Source passage:
^^^^

# Shuffle a random video from directory or play a defined number of videos.



## Allanbuzzy (Jan 25, 2020)

So I want to create a locally streamed channel to my PC, and to save the hassle of having to add every individual episode I sort of want to make it easier for myself by just adding the directory into the VLC Video Source playlist. One of my suggestions is maybe a number of videos the playlist should play within the directory, or play a random video from that directory. Before you say that this is essentially just shuffling the playlist, it is slightly different in the fact that the playlist would retain it's original order, but the playlist would play something random on that directory and nothing more. Also, the directory would be given a number it should play of that directory before moving to the next item in the playlist.

The best way to describe it is by demonstrating it:

[directory of video] - If this is being used for repeats, one of the ways which this could be used for is by having it only show 1 video from the directory picked from a random episode. This would be limited to the number, so once the video is done it then goes to the next entity on playlist.

^^^^

Dataset entries:
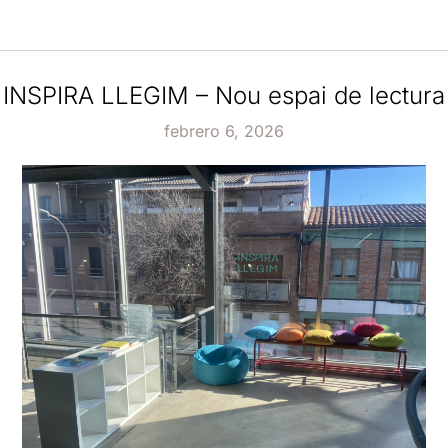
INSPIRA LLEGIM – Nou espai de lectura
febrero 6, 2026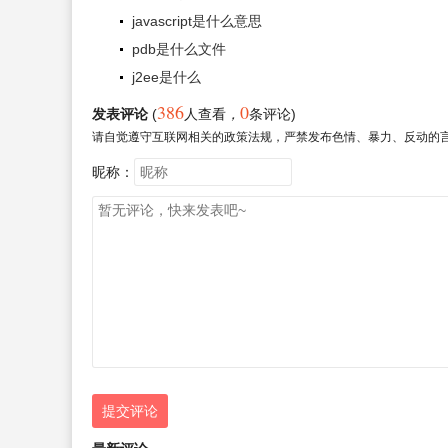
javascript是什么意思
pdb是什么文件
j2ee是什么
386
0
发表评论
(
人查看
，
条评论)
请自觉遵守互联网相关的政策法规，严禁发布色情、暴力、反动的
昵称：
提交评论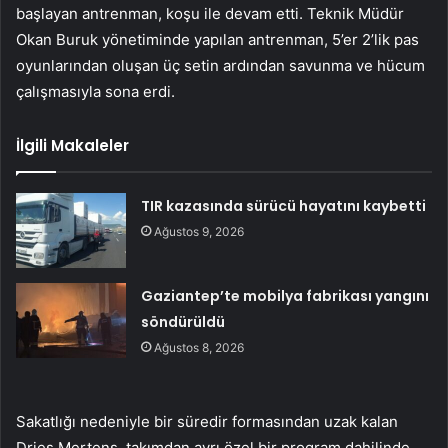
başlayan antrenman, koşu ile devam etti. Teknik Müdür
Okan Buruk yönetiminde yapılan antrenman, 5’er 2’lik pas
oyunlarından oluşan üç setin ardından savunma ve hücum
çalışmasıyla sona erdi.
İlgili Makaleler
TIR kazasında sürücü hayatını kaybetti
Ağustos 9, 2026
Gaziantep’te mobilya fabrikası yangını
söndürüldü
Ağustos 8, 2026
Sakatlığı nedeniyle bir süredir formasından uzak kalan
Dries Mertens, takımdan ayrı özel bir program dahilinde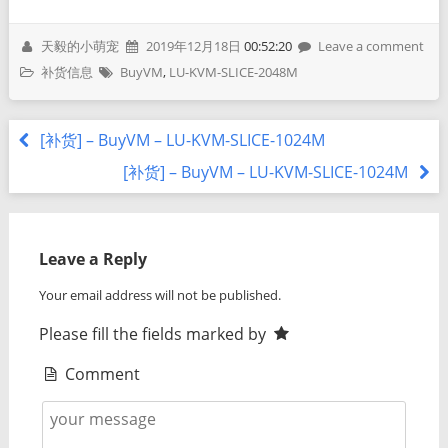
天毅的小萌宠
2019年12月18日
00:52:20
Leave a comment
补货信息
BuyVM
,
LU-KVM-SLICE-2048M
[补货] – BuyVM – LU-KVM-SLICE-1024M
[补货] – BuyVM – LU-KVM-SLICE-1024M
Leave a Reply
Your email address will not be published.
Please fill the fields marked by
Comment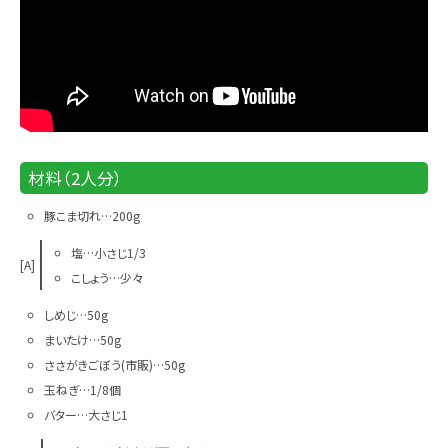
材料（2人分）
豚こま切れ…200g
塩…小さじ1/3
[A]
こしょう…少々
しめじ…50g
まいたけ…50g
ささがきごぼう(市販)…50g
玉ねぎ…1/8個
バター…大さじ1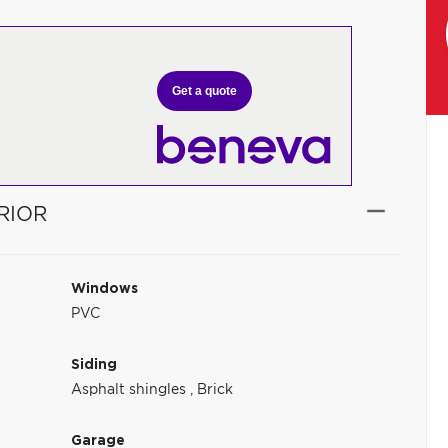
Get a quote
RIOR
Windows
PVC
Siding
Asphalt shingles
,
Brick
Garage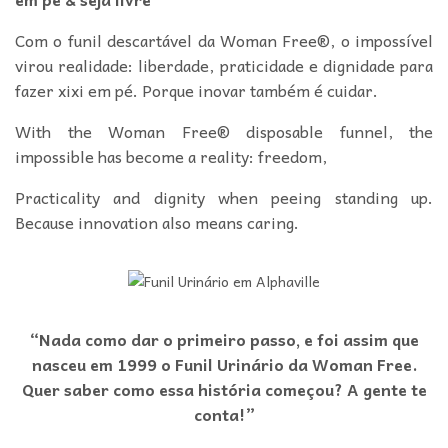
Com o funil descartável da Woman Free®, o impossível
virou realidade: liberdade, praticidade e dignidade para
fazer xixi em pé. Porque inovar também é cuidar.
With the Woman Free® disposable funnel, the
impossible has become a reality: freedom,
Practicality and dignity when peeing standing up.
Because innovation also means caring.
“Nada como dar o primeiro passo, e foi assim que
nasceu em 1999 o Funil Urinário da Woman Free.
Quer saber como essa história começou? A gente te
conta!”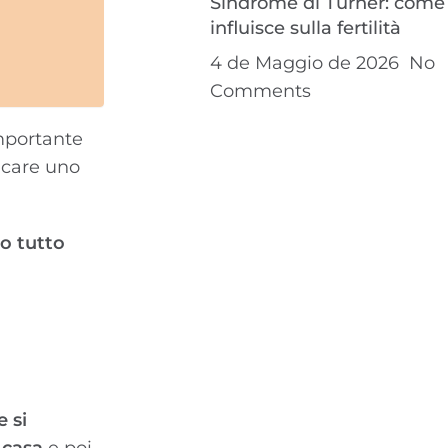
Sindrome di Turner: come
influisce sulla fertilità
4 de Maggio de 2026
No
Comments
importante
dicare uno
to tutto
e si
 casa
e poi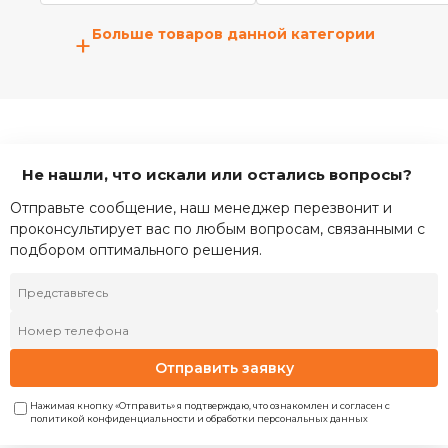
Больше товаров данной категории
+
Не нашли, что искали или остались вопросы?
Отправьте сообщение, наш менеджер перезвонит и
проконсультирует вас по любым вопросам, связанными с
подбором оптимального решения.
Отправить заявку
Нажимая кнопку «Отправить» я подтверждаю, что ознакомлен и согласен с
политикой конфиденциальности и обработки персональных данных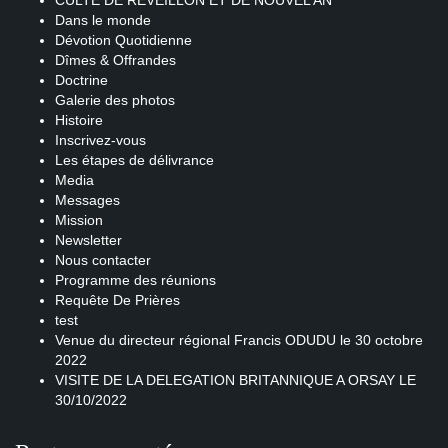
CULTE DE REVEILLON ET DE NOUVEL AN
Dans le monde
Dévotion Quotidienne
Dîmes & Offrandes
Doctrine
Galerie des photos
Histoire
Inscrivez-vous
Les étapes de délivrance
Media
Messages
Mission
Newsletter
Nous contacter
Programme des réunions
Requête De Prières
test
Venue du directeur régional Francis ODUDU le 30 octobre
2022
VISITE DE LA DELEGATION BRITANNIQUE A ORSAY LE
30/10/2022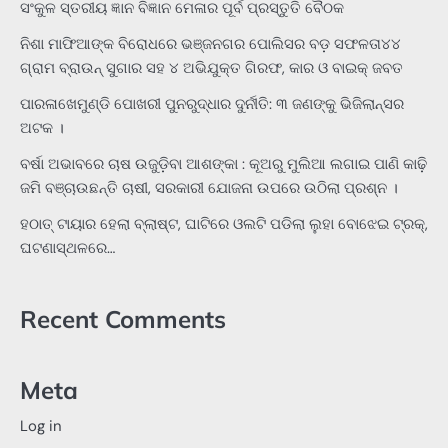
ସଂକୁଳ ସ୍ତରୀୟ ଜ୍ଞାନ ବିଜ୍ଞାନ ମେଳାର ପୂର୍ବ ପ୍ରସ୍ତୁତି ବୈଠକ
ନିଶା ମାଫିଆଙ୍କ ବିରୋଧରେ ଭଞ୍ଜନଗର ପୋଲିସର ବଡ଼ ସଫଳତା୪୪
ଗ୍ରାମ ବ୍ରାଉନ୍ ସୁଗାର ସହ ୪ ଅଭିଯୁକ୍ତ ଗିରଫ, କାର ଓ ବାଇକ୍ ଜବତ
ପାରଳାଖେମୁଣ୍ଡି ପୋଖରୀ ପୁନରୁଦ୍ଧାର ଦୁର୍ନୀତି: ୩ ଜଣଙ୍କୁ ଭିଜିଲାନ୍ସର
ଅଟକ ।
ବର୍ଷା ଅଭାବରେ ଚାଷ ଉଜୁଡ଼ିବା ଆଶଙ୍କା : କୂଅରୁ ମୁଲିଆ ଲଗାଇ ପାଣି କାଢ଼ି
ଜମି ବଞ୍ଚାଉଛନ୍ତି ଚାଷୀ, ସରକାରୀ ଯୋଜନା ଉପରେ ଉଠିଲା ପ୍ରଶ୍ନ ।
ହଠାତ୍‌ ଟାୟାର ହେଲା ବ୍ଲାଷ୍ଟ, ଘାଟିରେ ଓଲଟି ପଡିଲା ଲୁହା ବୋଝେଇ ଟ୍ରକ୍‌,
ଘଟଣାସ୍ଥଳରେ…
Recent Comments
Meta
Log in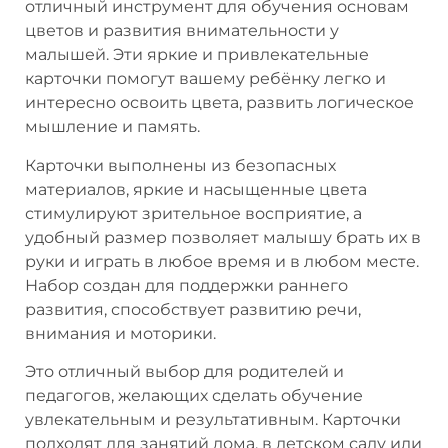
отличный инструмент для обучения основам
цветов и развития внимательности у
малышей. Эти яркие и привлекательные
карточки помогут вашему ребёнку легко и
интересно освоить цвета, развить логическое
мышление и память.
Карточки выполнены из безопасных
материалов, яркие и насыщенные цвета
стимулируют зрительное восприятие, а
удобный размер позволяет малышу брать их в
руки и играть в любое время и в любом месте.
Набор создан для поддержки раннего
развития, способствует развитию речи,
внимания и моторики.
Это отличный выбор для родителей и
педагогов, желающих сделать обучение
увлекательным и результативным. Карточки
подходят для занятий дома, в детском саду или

^^^^

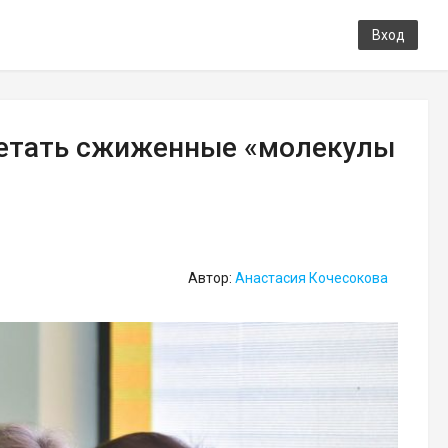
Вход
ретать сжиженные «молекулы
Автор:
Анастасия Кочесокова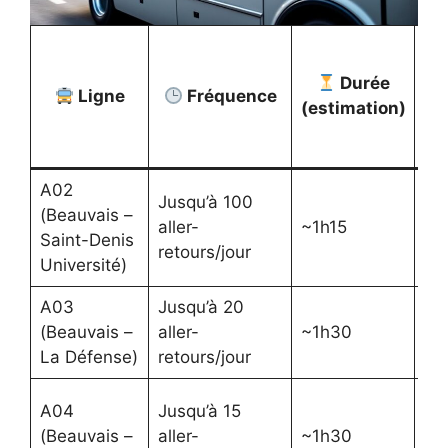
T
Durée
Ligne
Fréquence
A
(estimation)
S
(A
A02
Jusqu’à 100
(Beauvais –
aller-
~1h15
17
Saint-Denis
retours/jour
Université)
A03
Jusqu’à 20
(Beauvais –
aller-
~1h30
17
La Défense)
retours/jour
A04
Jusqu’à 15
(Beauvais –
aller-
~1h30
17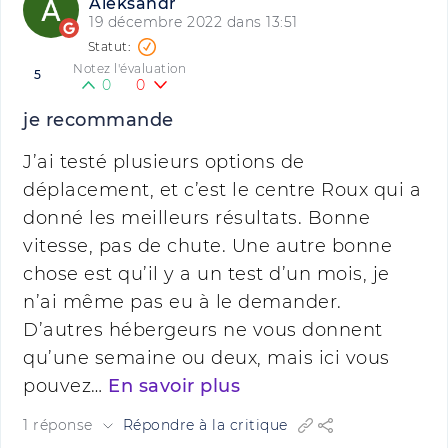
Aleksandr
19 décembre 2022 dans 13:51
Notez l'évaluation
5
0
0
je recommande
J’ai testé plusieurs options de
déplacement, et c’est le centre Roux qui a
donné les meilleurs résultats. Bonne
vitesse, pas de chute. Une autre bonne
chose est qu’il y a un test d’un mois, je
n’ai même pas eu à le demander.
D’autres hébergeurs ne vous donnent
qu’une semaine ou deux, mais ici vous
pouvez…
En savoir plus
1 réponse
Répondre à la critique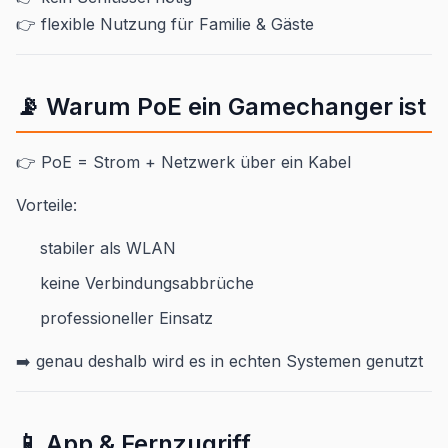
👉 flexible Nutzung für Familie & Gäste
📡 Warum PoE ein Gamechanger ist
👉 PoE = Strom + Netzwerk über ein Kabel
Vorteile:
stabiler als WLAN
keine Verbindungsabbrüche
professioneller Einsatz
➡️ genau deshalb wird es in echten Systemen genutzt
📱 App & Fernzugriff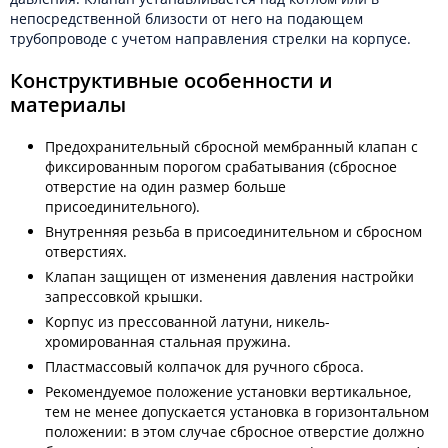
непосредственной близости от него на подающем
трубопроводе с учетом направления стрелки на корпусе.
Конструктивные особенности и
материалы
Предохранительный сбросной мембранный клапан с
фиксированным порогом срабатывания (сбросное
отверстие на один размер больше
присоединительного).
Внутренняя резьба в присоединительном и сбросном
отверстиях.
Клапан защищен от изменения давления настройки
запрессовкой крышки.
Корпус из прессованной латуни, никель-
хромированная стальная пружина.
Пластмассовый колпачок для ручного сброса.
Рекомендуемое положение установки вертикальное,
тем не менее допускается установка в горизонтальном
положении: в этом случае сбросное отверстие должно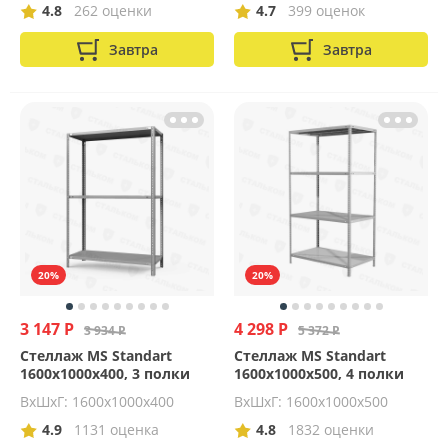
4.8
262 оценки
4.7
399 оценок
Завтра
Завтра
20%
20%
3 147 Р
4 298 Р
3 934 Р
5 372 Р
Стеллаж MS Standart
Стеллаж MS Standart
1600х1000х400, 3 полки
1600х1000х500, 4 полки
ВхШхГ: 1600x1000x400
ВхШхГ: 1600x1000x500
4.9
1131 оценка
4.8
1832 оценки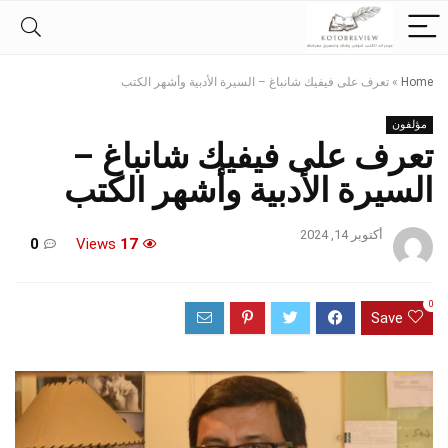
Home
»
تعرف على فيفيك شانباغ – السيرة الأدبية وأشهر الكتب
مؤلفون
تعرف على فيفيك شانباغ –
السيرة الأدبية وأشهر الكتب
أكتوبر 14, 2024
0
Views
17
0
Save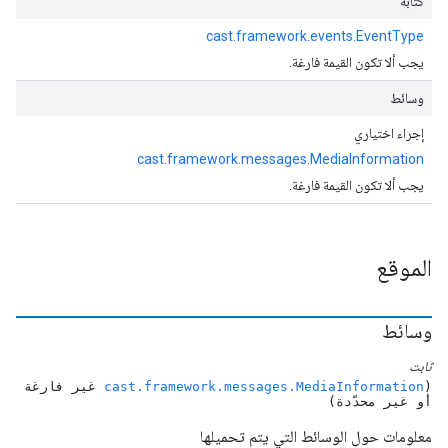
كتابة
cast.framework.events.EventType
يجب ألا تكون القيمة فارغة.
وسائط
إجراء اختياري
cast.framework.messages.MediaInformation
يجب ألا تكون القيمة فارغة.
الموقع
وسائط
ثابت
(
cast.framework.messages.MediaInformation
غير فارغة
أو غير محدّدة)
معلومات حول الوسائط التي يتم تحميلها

^^^^

Instructions to follow: Please reproduce the forum post above about playing random videos from a directory, word for word and in full.

Answer box:
# Shuffle a random video from directory or play a defined number of videos.



## Allanbuzzy (Jan 25, 2020)

So I want to create a locally streamed channel to my PC, and to save the hassle of having to add every individual episode I sort of want to make it easier for myself by just adding the directory into the VLC Video Source playlist. One of my suggestions is maybe a number of videos the playlist should play within the directory, or play a random video from that directory. Before you say that this is essentially just shuffling the playlist, it is slightly different in the fact that the playlist would retain it's original order, but the playlist would play something random on that directory and nothing more. Also, the directory would be given a number it should play of that directory before moving to the next item in the playlist.

The best way to describe it is by demonstrating it:

[directory of video] - If this is being used for repeats, one of the ways which this could be used for is by having it only show 1 video from the directory picked from a random episode. This would be limited to the number, so once the video is done it then goes to the next entity on playlist.